Глубь-трясина (Блохин) - страница 71

Но Взвоев не видел черной дороги, не видел распахнутых ворот, он и деревни не видел, он стоял с закрытыми глазами и испытывал холодящий страх – ему вдруг показалось, что он не может быть прощен. Шепотом сказал в черноту:

– Иван Семеныч, ты не здесь?

– Я, Иван.

– Слу-у-шай, мне чего-то тошно вдруг стало. Да разве ж можно простить меня?

– Думаю... людям нельзя, Иван, невозможно простить, люди не простят. Да ведь не от людей же мы прощения ждем.

– И мне тошно отчего-то. И вроде ночь чудная, а вот... Сам не пойму, – услышал Взвоев голос и не узнал чей.

– Кто здесь? – немного даже испуганно спросил Взвоев.

– Дронов.

– Кто?! Ох... ты, что ль, поручик?

– Я.

– Ну и... голос у тебя – не отличишь от братана твоего. Аж дых закрыло.

– А мне так за всю жизнь и не сказал никто: "Я люблю тебя", – проговорил вдруг Дронов задумчивым голосом.

Отозвался поэт:

– Эх, господин поручик, нашли о чем горевать. Мне это говорили тыщу раз, а уж я-то... И что? Чепуха все это. Вот думаю, явятся мне все бабы, что слышали это от меня, – никакого Страшного суда не надо. Чувствую, Ольга Пална сейчас скажет – а это и будет ваш Страшный суд. Да? И, мол, "за каждое праздное слово дадите ответ". Да в том-то и штука, что не праздно я говорил их, когда говорил, клянусь. Ага... Опять нарушил: "Не клянитесь вовсе", да?

– Да, господин поэт, – сказала Оля-большая.

– Ну вы прям кремень, камень веры!

– А вы прямо болтун.

– Ха-ха, вот и сорвались.

– Довольны?

– Доволен, а что ж, один я только с празднымито словами... Нет, такая ночь не может быть последней.

– А какой должна быть последняя ночь?

– А – никакой! Не должно ее быть!

– Нет, она должна быть, – сказал Дронов. – И это она и есть.

Сейчас Дронову это показалось столь же очевидным, сколь реальной была стена, на которой он стоял и созерцал черноту, и сказанные им только что слова, как бы помимо воли выскочившие, укрепили эту очевидность еще более. И понял, отчего тошно ему, – и не только оттого, что это последняя его ночь на земле, – образ чарующей, обнявшей мир тьмы вдруг почувствовался как образ той тьмы кромешной, где вот так же будут рядом с тобой многие, а никого не увидишь больше и не услышишь, как слышишь здесь.

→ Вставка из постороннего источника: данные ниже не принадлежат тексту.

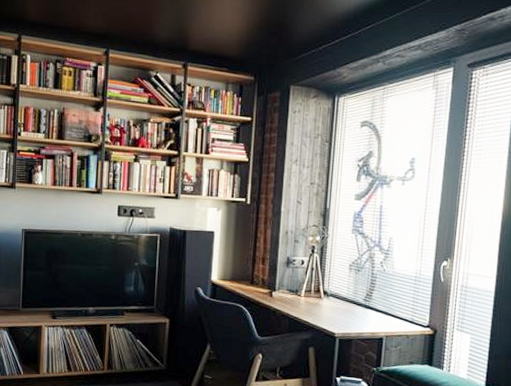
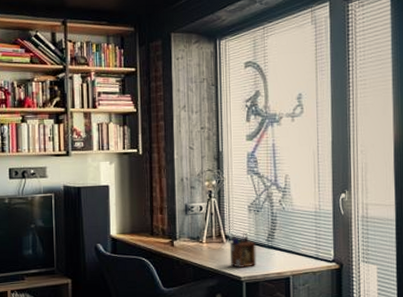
desk organizer: none [326,290,353,325] -> present [229,232,257,269]

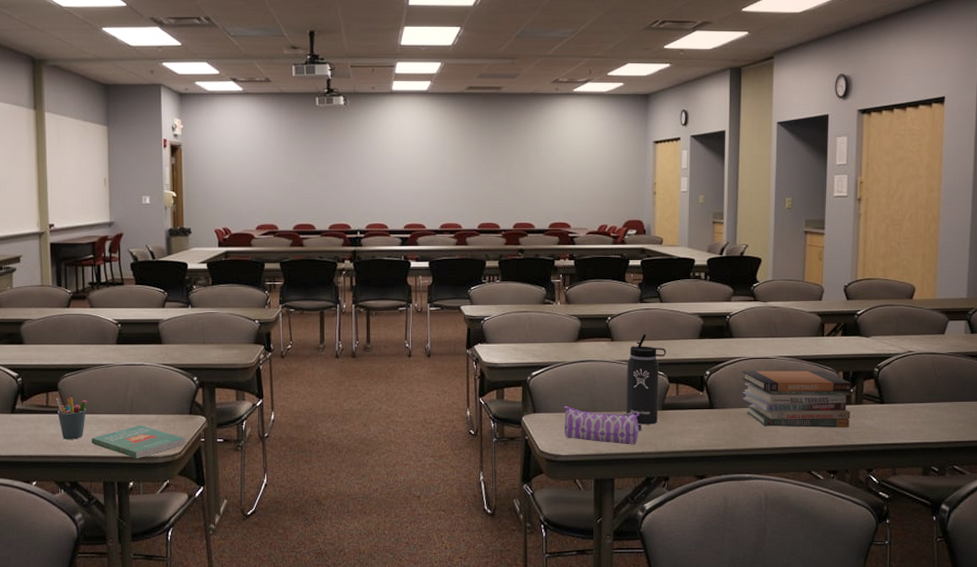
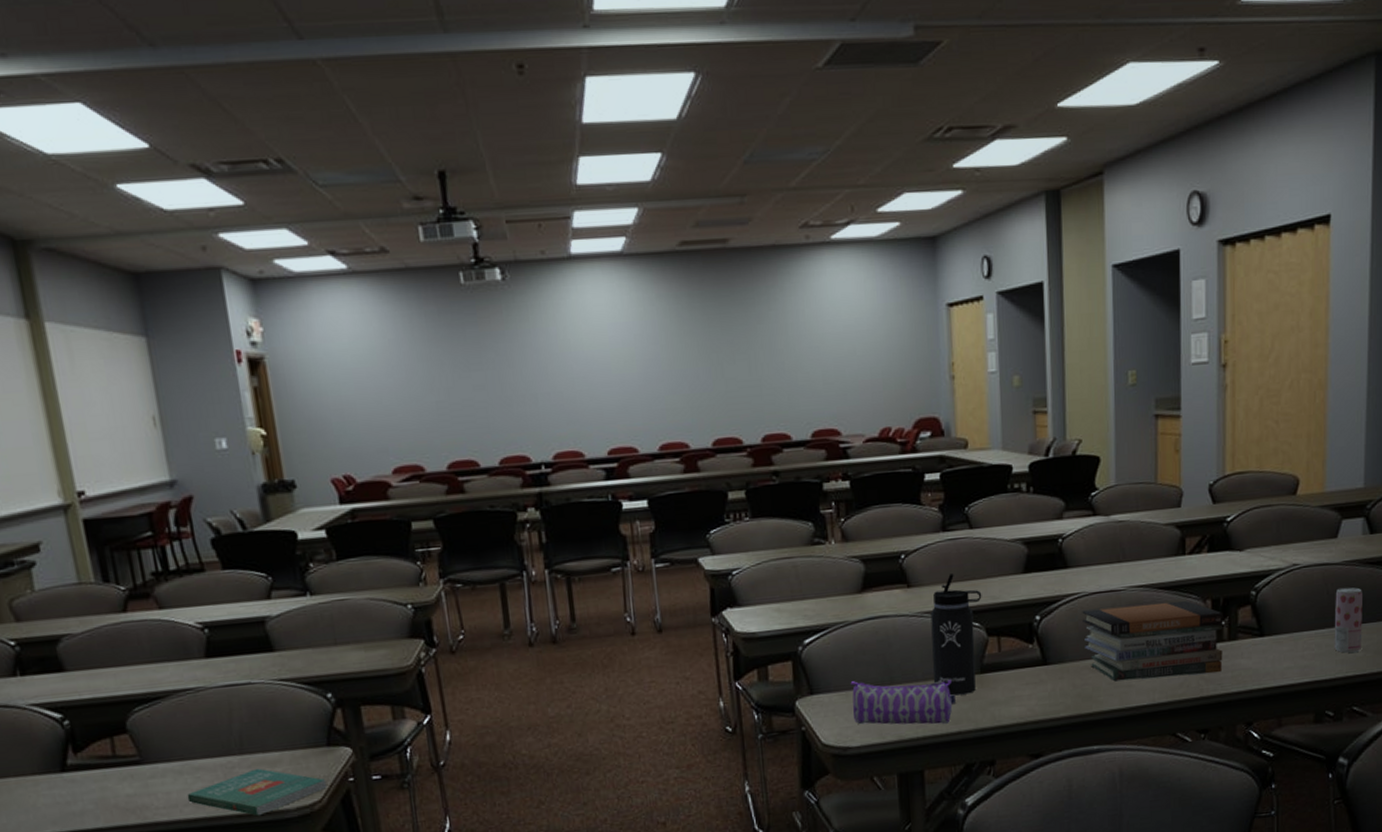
pen holder: present [56,396,87,439] -> none [126,739,175,801]
beverage can: none [940,372,964,423] -> present [1334,587,1362,653]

И ни до кого и ни до чего тебе будет, само слово – "кромешность" – ожило вдруг какой-то холодящей, омертвляющей жизнью и стало заполнять всю окружающую тьму.

– Мир всем, – раздался среди наступившей тишины голос старца Спиридона. – Стойте, стойте как стояли. Поговорим в тишине в последний раз. Мученика нашего мы только что погребли. Торопиться надо, ухожу я.